A Senate committee will vote next week on a subpoena related to a Republican-led investigation targeting Joe Biden’s son Hunter.
According to a memo obtained by POLITICO, the Senate Homeland Security Committee plans to vote next Wednesday on Chairman Ron Johnson’s request to issue a subpoena to Blue Star Strategies, a Democratic public-relations firm, as part of the panel’s probe of corruption allegations against Hunter Biden and the Obama-era State Department.
The vote comes as the Republican-led Senate aims to resume its normal business amid the coronavirus pandemic, including confirming judicial nominees and reauthorizing federal surveillance powers. But Democrats have slammed the GOP’s agenda since the chamber returned to Washington last week, arguing that senators should prioritize mitigating the economic and public health impacts of the coronavirus crisis over partisan priorities.
“We’re in the middle of a public health and economic crisis, but instead of holding oversight hearings about testing, PPE, or bringing in the FEMA administrator, Senate Republicans are choosing to pursue diversionary, partisan conspiracy theories to prop up President Trump,” Senate Minority Leader Chuck Schumer (D-N.Y.) said of the decision to schedule a subpoena vote during the pandemic.
Committee rules require a vote on a subpoena if the minority party objects.
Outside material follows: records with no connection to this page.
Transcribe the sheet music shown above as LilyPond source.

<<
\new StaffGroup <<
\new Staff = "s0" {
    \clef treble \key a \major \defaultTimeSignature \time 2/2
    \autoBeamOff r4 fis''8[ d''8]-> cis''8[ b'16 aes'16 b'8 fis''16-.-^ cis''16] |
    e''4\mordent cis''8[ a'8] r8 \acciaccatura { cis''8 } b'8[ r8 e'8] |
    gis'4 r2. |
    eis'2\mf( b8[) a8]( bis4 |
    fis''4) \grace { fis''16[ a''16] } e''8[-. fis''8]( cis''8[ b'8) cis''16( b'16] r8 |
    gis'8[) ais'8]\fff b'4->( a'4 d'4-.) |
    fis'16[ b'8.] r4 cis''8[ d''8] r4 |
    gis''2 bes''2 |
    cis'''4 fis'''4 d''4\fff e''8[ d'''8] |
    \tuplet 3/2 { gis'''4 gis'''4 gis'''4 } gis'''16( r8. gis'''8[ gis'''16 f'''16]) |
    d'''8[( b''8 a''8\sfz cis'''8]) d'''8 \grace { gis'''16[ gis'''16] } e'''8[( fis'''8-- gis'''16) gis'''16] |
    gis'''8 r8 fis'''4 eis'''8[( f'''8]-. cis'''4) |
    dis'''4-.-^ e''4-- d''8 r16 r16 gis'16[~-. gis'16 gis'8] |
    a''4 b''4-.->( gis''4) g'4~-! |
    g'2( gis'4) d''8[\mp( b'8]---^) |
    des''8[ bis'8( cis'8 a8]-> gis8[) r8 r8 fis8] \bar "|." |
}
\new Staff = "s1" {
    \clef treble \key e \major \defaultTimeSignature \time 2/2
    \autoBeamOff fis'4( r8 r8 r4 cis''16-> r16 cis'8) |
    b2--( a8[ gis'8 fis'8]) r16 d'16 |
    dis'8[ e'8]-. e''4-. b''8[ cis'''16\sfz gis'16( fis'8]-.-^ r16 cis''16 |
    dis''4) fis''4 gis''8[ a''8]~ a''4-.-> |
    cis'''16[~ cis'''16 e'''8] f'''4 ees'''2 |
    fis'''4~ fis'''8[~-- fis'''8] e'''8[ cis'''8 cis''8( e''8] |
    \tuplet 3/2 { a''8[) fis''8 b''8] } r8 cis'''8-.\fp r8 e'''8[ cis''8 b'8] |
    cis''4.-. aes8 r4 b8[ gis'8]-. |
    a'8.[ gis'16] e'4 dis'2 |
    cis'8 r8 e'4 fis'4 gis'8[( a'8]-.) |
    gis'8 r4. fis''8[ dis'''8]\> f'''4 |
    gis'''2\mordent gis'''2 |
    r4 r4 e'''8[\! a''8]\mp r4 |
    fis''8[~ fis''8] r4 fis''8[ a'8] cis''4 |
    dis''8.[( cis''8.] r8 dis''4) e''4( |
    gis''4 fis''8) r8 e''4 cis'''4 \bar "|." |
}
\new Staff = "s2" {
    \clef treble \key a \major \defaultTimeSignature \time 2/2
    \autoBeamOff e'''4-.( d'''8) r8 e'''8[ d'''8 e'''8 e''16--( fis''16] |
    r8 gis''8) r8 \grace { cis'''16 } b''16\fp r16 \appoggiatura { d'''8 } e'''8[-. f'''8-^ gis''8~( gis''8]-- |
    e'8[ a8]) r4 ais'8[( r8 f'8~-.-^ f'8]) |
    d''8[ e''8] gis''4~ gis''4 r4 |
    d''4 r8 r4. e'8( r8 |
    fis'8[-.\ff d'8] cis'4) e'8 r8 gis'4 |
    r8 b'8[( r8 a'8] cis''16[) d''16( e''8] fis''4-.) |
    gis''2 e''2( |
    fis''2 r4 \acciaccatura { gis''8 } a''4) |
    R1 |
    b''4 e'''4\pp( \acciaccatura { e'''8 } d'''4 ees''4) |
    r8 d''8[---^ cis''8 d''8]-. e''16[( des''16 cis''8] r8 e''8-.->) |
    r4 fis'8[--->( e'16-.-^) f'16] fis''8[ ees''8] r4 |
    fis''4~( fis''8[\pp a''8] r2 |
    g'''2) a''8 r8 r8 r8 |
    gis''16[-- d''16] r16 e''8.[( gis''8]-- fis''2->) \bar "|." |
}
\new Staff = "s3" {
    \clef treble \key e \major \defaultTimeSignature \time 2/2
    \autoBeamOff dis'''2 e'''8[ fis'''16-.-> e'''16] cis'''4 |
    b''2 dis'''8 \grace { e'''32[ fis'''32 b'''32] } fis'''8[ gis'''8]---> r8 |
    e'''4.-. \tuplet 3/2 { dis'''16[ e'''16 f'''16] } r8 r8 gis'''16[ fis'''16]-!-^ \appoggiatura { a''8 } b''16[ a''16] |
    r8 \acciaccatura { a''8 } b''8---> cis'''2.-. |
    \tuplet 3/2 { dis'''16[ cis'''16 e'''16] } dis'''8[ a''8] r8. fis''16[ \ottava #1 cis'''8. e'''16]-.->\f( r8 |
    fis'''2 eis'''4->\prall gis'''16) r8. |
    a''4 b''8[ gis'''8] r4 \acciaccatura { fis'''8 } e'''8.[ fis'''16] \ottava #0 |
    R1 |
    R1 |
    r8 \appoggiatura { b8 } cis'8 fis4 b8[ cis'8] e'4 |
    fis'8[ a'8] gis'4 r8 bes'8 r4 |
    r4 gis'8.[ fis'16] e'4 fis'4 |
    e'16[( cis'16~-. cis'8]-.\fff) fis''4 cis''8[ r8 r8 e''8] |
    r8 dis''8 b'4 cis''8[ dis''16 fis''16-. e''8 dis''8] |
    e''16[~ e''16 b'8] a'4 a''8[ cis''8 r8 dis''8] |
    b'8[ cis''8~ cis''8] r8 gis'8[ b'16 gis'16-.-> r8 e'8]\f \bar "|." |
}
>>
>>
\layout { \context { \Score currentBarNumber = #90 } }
The committee’s top Democrat, Sen. Gary Peters of Michigan, has vigorously opposed the Biden investigation, and he has demanded defense briefings in advance of any subpoena vote.
“The American people deserve to know the extent to which the U.S.-based, Democrat-led consulting company leveraged its connections within the Obama administration to try to gain access and potentially influence U.S. government agencies on behalf of its corrupt client, Burisma,” said Austin Altenburg, a spokesman for the committee.
Johnson, a Wisconsin Republican, initially planned to subpoena Andrii Telizhenko, a former consultant for Blue Star Strategies, but ultimately withdrew those plans amid concerns about Telizhenko’s credibility given his unsubstantiated claims of coordination between the Ukrainian government and the Democratic National Committee in 2016.
Telizhenko’s involvement in the investigation prompted angry exchanges at a classified all-senators briefing in March centering on election security. Sources described the briefing as “combative” and “personal” as Democratic senators challenged Johnson and argued that his investigation undermines U.S. national security by aiding Russian efforts to sow disinformation in the U.S. political system.
Blue Star Strategies did work for Burisma, a Ukrainian energy company whose board Hunter Biden served on. The investigation centers on allegations that Blue Star Strategies, which has withheld certain documents from Johnson, sought to leverage Biden’s role on the board to influence policy matters at the State Department. Biden and his father reject the claims, which have been pushed by President Donald Trump and his allies, in particular his personal attorney Rudy Giuliani.
Johnson has said he plans to release an interim report over the summer on the status of the investigation.
On the other side of the Capitol, the Democratic-led House Foreign Affairs Committee is looking into the State Department’s communications with the senators as part of their investigation.
“[The] State Department appears to be a willing partner in this naked political exercise after completely stonewalling the impeachment inquiry,” a committee aide said. “Chairman [Eliot] Engel has requested that State produce to the Foreign Affairs Committee all the information sent to Senators Johnson and Graham no later than this Friday. We’re not going to allow the State Department to be turned into an arm of the Trump campaign.”